» Extracto del documento
--------------------------------------------------
Esos lugares de sociabilidad difusa, siempre atestados, por los que todo el mundo transita y donde nadie se reconoce, como los aeropuertos o las calles céntricas, nos perturban en gran medida cuando desaparece de ellos la agitación, la velocidad, la vida. Así ocurría en películas como Abre los ojos (Alejandro Amenábar, 1997); se repite en el capítulo de Médium. Podría decirse que tales escenas son reminiscencias actualizadas de los escenarios góticos y que, al contraponer la desmesura de los escenarios a la insignificancia del ser humano3, resaltan aún más el aislamiento del individuo. Pero hay otro aspecto perturbador, también enraizado en la psique contemporánea, y que alude a un sentimiento de profunda soledad: es como si esa imagen hiciera explícito que estamos solos, que a nadie le importamos. Es, por tanto, la frialdad, la despreocupación y el egoísmo de nuestra sociedad lo que juega como elemento de terror y lo que esas narraciones realmente quieren contarnos: que si un lobo humano nos persiguiera en una calle llena de gente, nadie nos ayudaría.

En Plan de vuelo, desaparecida (Robert Schwentke, 2005), Jodie Foster encarna a una joven viuda que regresa a su ciudad natal, acompañada por su única hija, para dar sepultura a su marido, recientemente fallecido en un país extranjero. En su inicio reina una atmósfera de pesadumbre y su narración es deliberadamente confusa, quizá porque el director quiera transmitirnos el lugar mental de sus personajes, una mujer y una niña temerosas y desorientadas, que no encuentran razones para lo ocurrido. Es un tono narrativo que desaparecerá en cuanto ambas entren en el avión.

Durante el vuelo, la mujer interpretada por Jodie Foster quedará dormida; cuando despierte, su hija habrá desaparecido. El argumento parece prestar entonces atención a una doble fuente de intriga; de una parte, dónde está la niña; de otra, cómo es posible que haya desaparecido cuando el avión está lleno de gente. En realidad, la trama es asunto secundario, y prueba de ello es que la parte formalmente más conseguida es la central, aquella en que se nos muestra la lucha de la madre contra un exterior hostil, representado tanto por la incredulidad y animosidad de quienes deberían vigilar y ayudar (el comandante, las azafatas y el policía del avión) como por los criminales que pretenden acabar con su vida. En consecuencia, la película realmente se muestra acertada cuando nos muestra la frialdad eléctrica de los interiores del avión, la angustia de una madre que camina apresurada por pasillos a oscuras.
--------------------------------------------------
» Sección de datos

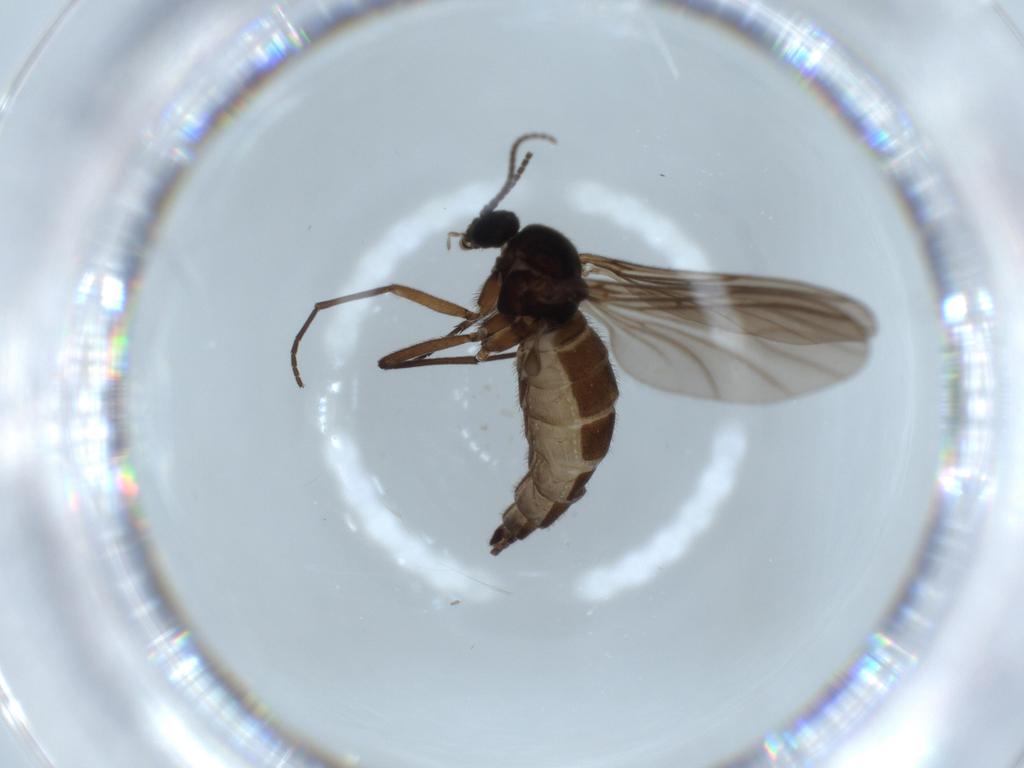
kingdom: Animalia
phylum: Arthropoda
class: Insecta
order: Diptera
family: Sciaridae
--------------------------------------------------
» Tarea breve 1
Enumera todos los títulos de películas o series que aparecen en el extracto sobre cine.
» Tarea breve 2
Prosigue el extracto sobre cine a partir de su última oración.

» Resultado del ejercicio 1
Abre los ojos; Médium; Plan de vuelo, desaparecida.

» Resultado del ejercicio 2
El último trabajo de Jodie Foster obra recorre y subraya ese sentimiento de soledad posmoderno, allí donde la desatención cortés de las grandes ciudades parece haberse tornado absoluta indiferencia. De hecho, esa es la verdadera condición de posibilidad de la intriga; los propios secuestradores explican a la madre que pudieron esconder a su hija en el carrito de la comida porque nadie miraba, «porque a nadie le importaba». El mensaje, pues, entronca con el de Médium4: ante las amenazas contemporáneas, como la delincuencia, el terrorismo, las catástrofes naturales, etc, somos extremadamente débiles, como lo es Caperucita ante el lobo. Y ambas narraciones parecen asegurarnos que la causa de nuestra fragilidad es la ruptura de las relaciones comunitarias, la imposibilidad de comunicarse de un modo mínimamente satisfactorio con nuestro propio entorno.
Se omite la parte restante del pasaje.